▶ Task material:
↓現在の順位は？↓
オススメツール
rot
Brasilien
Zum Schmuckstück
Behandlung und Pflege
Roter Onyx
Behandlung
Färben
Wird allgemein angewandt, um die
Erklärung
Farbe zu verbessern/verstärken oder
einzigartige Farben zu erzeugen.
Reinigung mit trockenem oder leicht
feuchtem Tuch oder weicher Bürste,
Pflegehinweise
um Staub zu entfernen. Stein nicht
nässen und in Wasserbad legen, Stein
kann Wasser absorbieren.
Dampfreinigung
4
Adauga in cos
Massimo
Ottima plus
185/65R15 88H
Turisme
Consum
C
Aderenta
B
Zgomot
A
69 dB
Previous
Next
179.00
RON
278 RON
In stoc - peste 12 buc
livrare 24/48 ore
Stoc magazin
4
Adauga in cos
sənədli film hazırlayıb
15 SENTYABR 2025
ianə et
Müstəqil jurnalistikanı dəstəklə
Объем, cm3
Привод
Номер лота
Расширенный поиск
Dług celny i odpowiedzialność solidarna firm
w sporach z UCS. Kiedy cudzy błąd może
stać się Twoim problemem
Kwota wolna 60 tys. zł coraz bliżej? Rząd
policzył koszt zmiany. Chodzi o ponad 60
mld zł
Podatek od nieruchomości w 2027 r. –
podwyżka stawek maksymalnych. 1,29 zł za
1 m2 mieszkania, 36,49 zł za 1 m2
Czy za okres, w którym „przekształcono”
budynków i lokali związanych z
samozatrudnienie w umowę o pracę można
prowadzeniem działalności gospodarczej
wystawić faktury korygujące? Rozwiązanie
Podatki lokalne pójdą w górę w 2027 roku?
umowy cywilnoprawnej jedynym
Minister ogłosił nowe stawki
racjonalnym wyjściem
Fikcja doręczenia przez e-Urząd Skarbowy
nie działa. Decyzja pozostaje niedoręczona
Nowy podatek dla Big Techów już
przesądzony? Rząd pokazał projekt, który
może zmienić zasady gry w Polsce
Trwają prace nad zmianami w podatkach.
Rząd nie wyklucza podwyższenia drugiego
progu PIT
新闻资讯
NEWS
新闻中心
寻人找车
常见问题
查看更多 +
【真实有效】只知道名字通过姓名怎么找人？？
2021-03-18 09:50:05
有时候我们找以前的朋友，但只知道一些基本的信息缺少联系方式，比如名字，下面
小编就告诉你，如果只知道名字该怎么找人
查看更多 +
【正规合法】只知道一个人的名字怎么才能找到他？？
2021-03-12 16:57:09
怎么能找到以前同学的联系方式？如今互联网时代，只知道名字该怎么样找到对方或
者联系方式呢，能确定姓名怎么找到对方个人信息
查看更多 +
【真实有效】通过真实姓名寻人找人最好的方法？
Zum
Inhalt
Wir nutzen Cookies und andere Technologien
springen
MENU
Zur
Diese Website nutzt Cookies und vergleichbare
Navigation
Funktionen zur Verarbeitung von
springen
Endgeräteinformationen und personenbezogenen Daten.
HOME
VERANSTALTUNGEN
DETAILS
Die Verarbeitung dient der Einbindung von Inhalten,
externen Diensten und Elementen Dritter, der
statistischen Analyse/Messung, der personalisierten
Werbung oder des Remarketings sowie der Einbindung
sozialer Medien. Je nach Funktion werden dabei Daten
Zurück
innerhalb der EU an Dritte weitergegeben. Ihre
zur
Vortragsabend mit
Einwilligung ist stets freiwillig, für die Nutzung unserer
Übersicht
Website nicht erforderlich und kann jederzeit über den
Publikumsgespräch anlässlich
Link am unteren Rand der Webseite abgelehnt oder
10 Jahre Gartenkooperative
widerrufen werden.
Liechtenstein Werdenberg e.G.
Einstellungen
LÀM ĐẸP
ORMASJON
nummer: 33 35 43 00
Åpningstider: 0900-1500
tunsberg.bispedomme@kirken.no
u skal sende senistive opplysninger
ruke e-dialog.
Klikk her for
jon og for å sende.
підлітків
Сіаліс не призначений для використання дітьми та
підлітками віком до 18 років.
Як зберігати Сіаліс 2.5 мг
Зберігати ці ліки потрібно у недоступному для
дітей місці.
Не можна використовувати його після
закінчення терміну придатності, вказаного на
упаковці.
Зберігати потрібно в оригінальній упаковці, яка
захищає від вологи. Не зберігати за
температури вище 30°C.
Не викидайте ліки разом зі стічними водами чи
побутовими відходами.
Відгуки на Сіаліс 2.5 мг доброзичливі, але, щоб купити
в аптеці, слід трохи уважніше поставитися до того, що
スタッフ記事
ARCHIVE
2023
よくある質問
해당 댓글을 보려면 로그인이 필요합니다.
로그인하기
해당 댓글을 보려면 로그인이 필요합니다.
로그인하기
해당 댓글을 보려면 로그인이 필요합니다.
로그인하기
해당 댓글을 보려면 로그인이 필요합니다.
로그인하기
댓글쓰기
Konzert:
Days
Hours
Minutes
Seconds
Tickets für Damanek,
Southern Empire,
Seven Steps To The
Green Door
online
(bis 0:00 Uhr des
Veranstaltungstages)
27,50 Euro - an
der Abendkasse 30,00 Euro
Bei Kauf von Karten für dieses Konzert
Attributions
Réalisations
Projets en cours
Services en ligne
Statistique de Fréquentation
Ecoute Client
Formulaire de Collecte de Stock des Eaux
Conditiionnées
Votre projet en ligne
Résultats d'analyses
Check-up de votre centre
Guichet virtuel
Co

▶ Task details: From the first line of the rows through the line that contains "Reinigung mit trockenem oder leicht", output every line as a numbered list, skipping blank lines.

▶ Solution to this task:
1. ↓現在の順位は？↓
2. オススメツール
3. rot
4. Brasilien
5. Zum Schmuckstück
6. Behandlung und Pflege
7. Roter Onyx
8. Behandlung
9. Färben
10. Wird allgemein angewandt, um die
11. Erklärung
12. Farbe zu verbessern/verstärken oder
13. einzigartige Farben zu erzeugen.
14. Reinigung mit trockenem oder leicht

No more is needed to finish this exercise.